Brano selezionato:
Articoli | 01 May 2007 | Autore: Tommaso Caravani

Frig Air: investire per recuperare i margini

Mercati esteri, ottimizzazione della gestione aziendale e tanto internet: sono queste le formule, secondo Dino Zappaterra, per rimanere competitivi sul mercato. Certo, rimangono due punti dolenti: le concessionarie e le opinioni degli indipendenti.

Distribuire ricambi è un lavoro duro, soprattutto negli ultimi tempi, in cui i margini si riducono e il numero di codici cresce esponenzialmente. Eppure c’è un’azienda, nel ferrarese, che fa parte del gruppo HACTEC Global Services (un colosso del controllo temperatura) e di cui è la “testa di ponte” per l’Europa, specializzata in radiatori e ricambi per l’aria condizionata, che ha investito in tutte le direzioni: dalla comunicazione all’organizzazione interna, passando per una serie di importanti iniziative sui mercati esteri, con il risultato che oggi è ancora in espansione e non sembra abbia intenzione di fermarsi. Abbiamo incontrato Dino Zappaterra, amministratore delegato di Frig Air, per capire cosa ne pensa del mercato e quali sono le mosse vincenti del gruppo.

Signor Zappaterra, innanzitutto ci racconta la storia di Frig Air?
Frig Air è nata operativamente nel 1991, iniziando a vendere radiatori sul mercato italiano e quello estero. Nel 1996 abbiamo aggiungiunto la linea dell’aria condizionata, mentre nel 1999 è stato il turno della linea di elettroventilatori, un prodotto che serviva a completare la gamma offerta, che da allora è comprensiva di tutti i ricambi necessari per il termico motore e gli impianti di climatizzazione.
Oltre ai prodotti però l’azienda ha compiuto importanti passi anche in altri ambiti. Grazie alla creazione di aziende controllate, infatti, siamo riusciti a incrementare la nostra presenza all’estero, specialmente in Europa. Così nel 1998 è stata fondata Frig Air France, mentre nel 2004 Frig Air Iberia e nel 2006 Frig Air Deutschland, che rappresenta l’ultimo passo in termini temporali. Un gruppo importante quindi, a quanto ammonta il fatturato globale?
Effettuare una stima di questo parametro non è propriamente una operazione semplice, soprattutto tenendo conto delle quote di tutte le società. Potremmo dire, per non sbilanciarci troppo, che come somma totale del fatturato realizziamo circa 20 milioni di euro.
Se poi entriamo più nel dettaglio, potremmo affermare anche che, di questi, circa 14 sono realizzati solo in Italia. O meglio, dall’azienda italiana: Frig Air Italia, infatti, è la realtà più attiva, e può contare anche su un importante ricavato dall’export, che rappresenta circa il 30% del totale. Ovviamente esportiamo esclusivamente verso i mercati che non sono già coperti dalle società controllate.

Dati forniti:
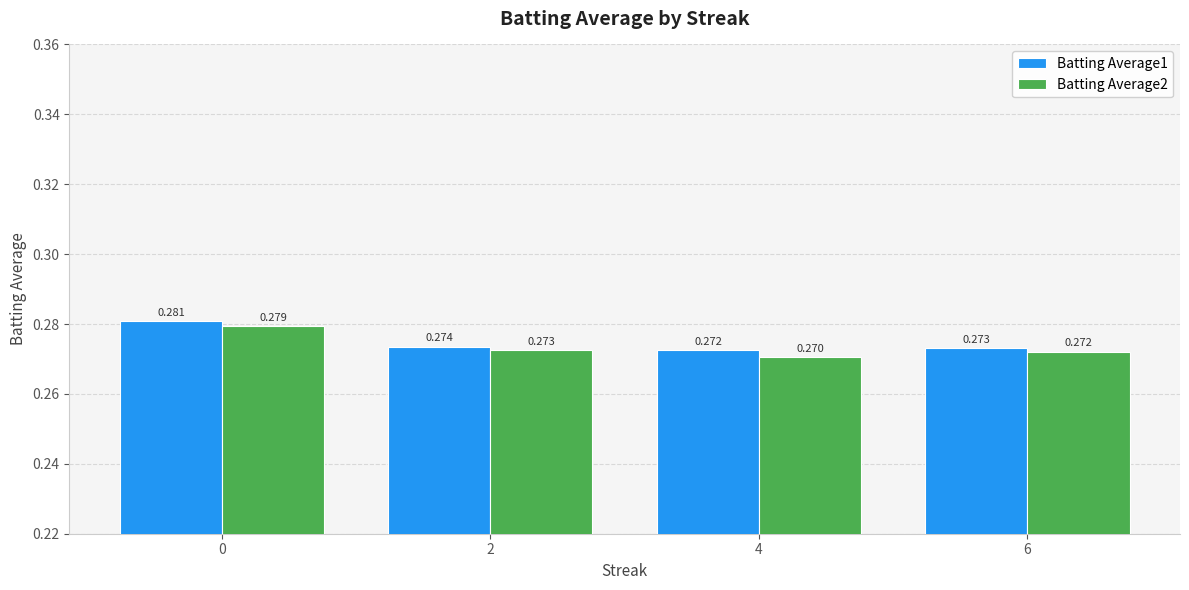

Is the value of Batting Average2 at 4 greater than the value of Batting Average1 at 0?

No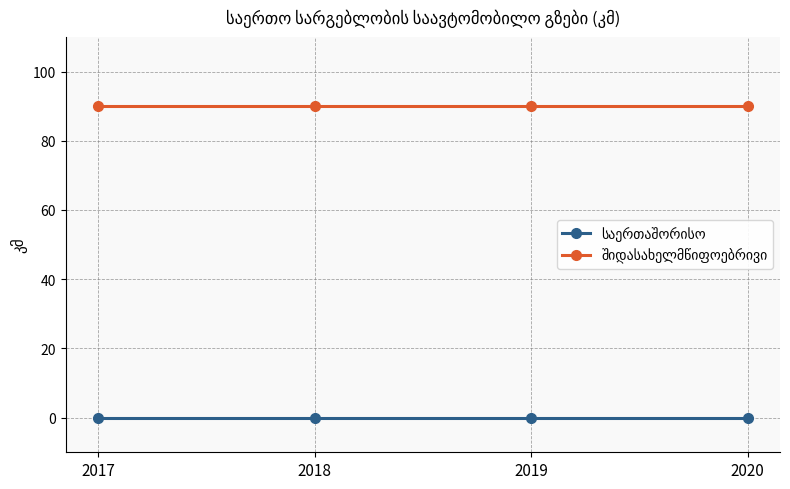

What is the difference between the highest and lowest values at 2018?

90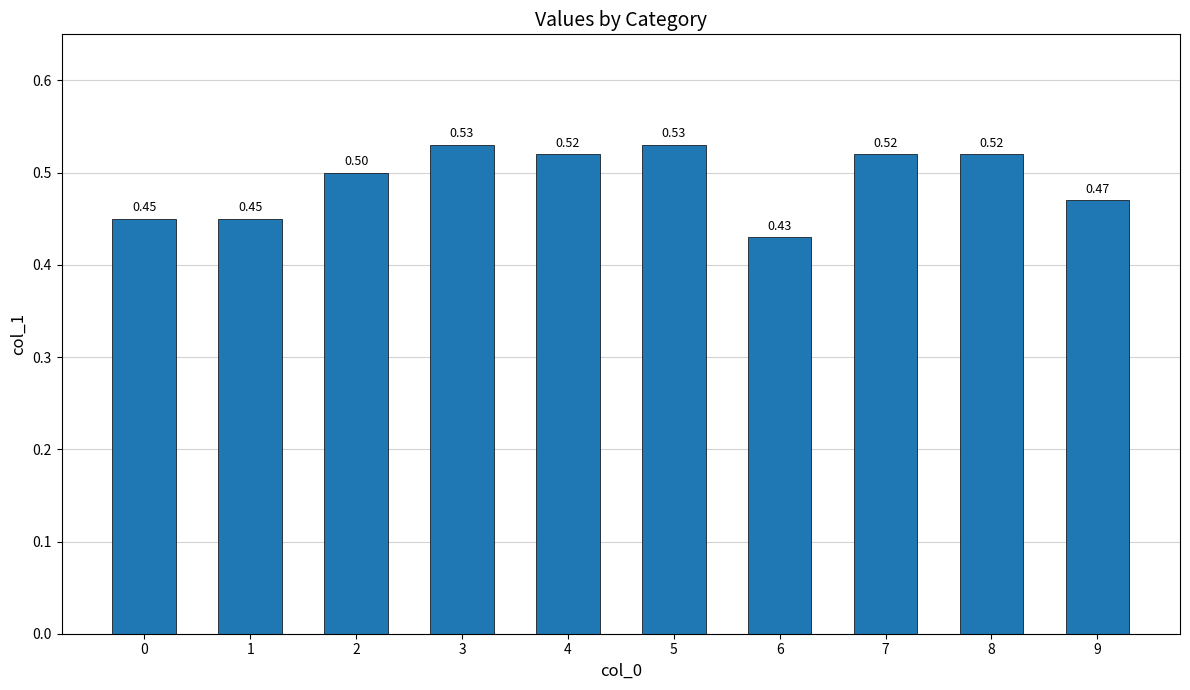

The value at 8 is 0.5. True or false?

True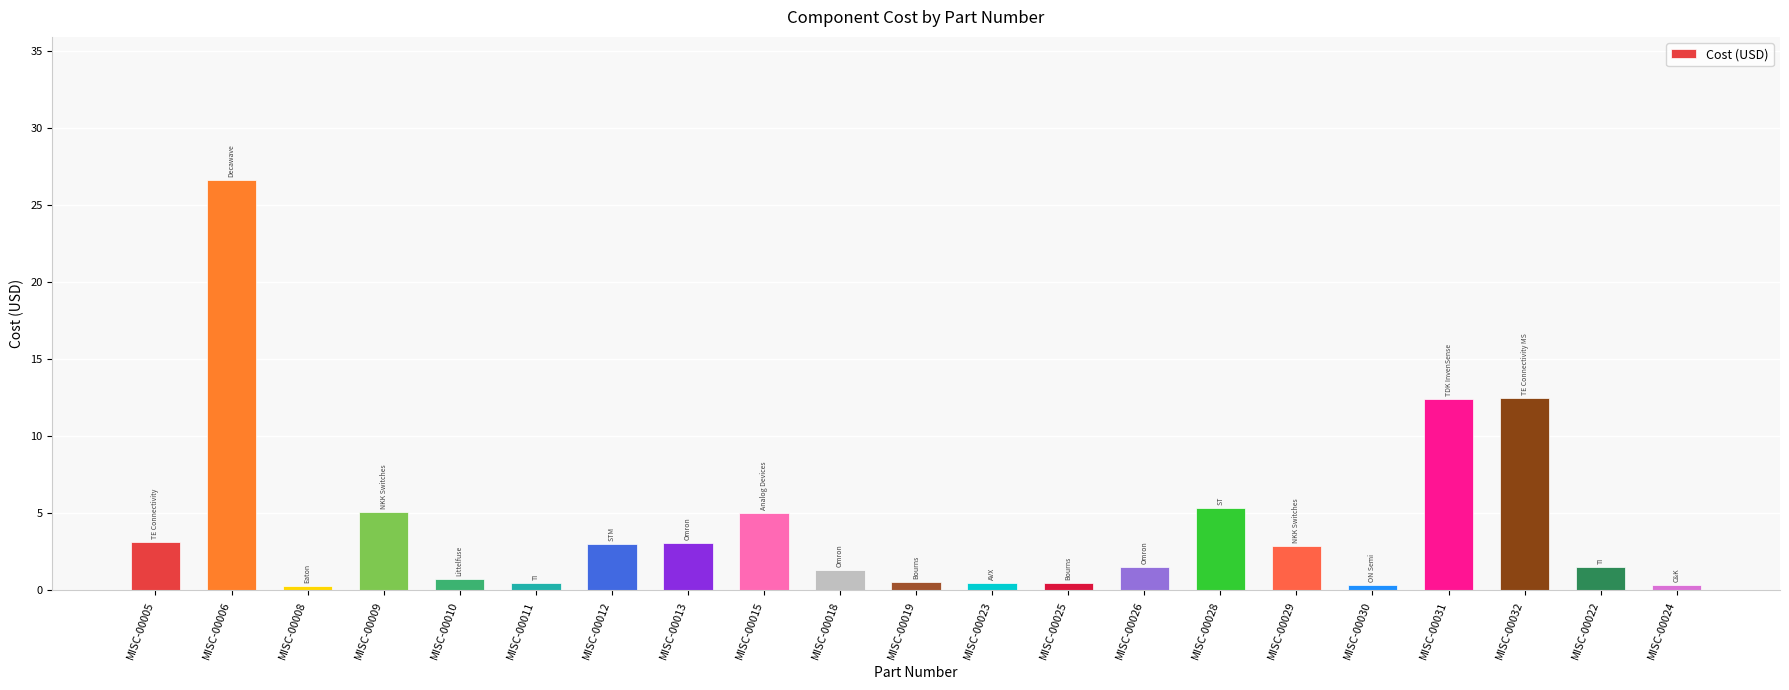

The value at MISC-00005 is 4.2. True or false?

False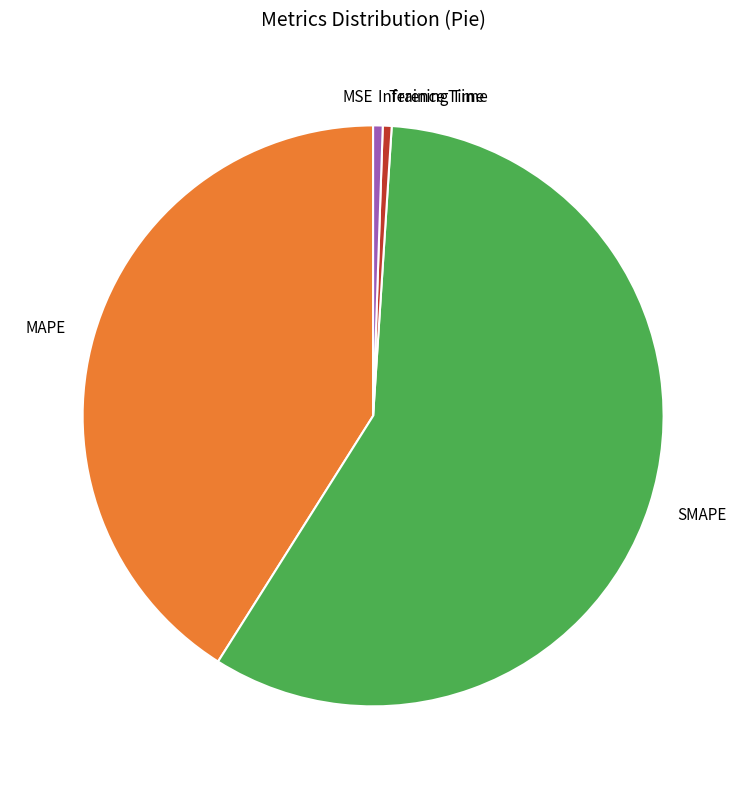

What is the largest slice in the pie chart?

SMAPE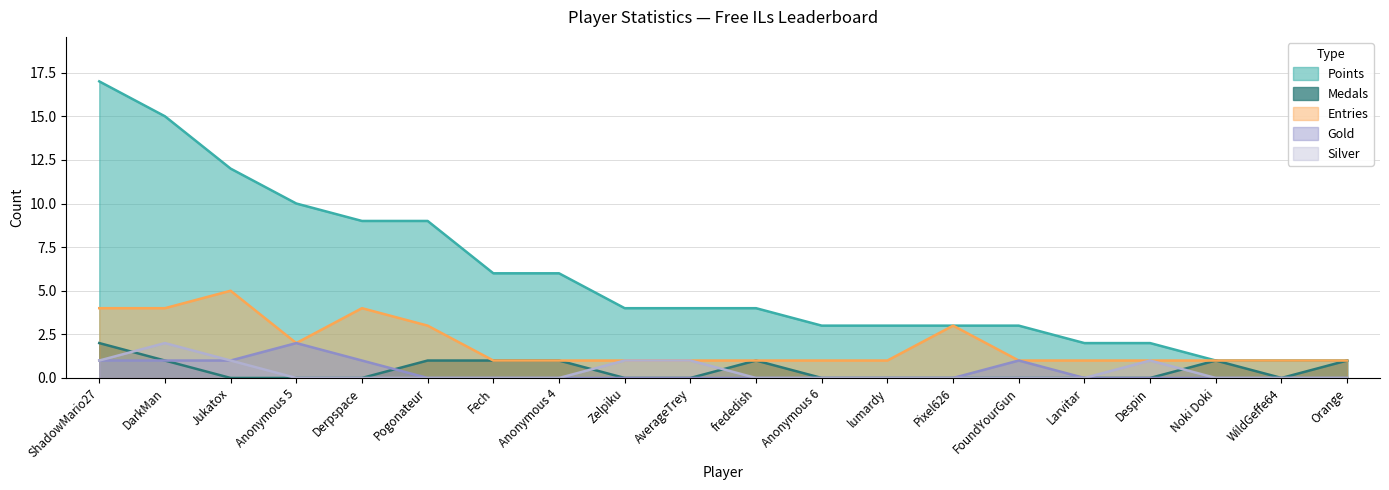

How many data points in Points are above 4?

8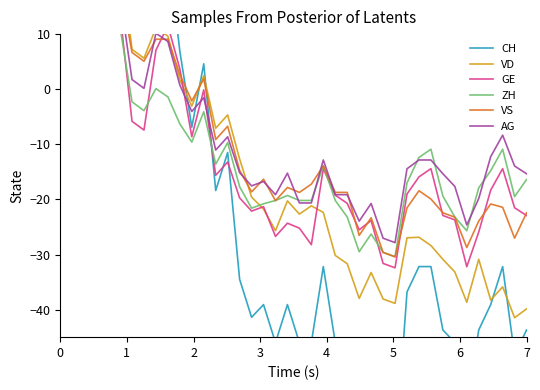

Rank the series by their average value, from lowest to highest.

CH, VD, GE, ZH, VS, AG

Cosa fare: Prosegui l'intervista a Dino Zappaterra su Frig Air a partire dall'ultima frase del brano. L'elenco riportato sopra non ha alcun ruolo in questo lavoro.

Soluzione proposta:
Nel mondo dell’aria condizionata c’è molto fermento per le nuove tecnologie: quali sono le sue posizioni a riguardo?
Io credo che aziende come Frig Air, cioè di distribuzione, siano costrette a subire decisioni prese da altri riguardo alle nuove tecnologie, specialmente per quanto concerne la questione dei refrigeranti. Inoltre, il cambiamento di un gas refrigerante è uno di quei passi che incidono direttamente sulla tutela ambientale, e oggi questo tema è divenuto sempre più importante e centrale anche nella discussione politica.
Personalmente ritengo che la maggioranza dei grandi costruttori di sistemi per il primo impianto sia già pronta con il CO2, e stiano solamente aspettando il momento migliore per il lancio ufficiale.
Ovviamente, non si sa ancora quale sarà la scelta definitiva, e a questo proposito sorprende un po’ che un paese come gli Stati Uniti abbia fatto marcia indietro su questo gas.
È probabile quindi che possano esserci delle controindicazioni, anche se, personalmente, non ne conosco i motivi.
Quello che è sicuro però è che, con l’utilizzo di questo gas, si salvaguarda maggiormente l’ambiente, mentre per chi come noi distribuisce questi componenti non è un grande problema: si tratterà di commercializzare un prodotto piuttosto che un altro.
Più difficile, a quel punto, potrebbe essere ricreare una gamma completa come quella che possiamo offrire oggi. Si renderà quindi necessario mettere in moto la produzione di componenti alternativi, che è notoriamente più lenta rispetto all’originale. In ogni caso, a differenza di altri, non sono preoccupato da questo cambiamento, anche perché, prima che i nuovi sistemi si presentino sul mercato indipendente, passeranno almeno tre anni dal loro lancio in primo impianto.

Proprio riguardo al mercato indipendente, oggi molti vedono nell’aggressività delle case auto un rischio per questo comparto. Che scenario prevede per il futuro della distribuzione?
Vorrei risponderle con una provocazione: il mercato indipendente non è molto indipendente. Mi spiego: quando parliamo di questo settore bisogna aver chiaro chi sono gli attori. Il fornitore del mercato OE è lo stesso che vende i propri prodotti anche al mercato indipendente, quindi le difficoltà future di questo mercato saranno più che altro quelle di trovare altri componentisti.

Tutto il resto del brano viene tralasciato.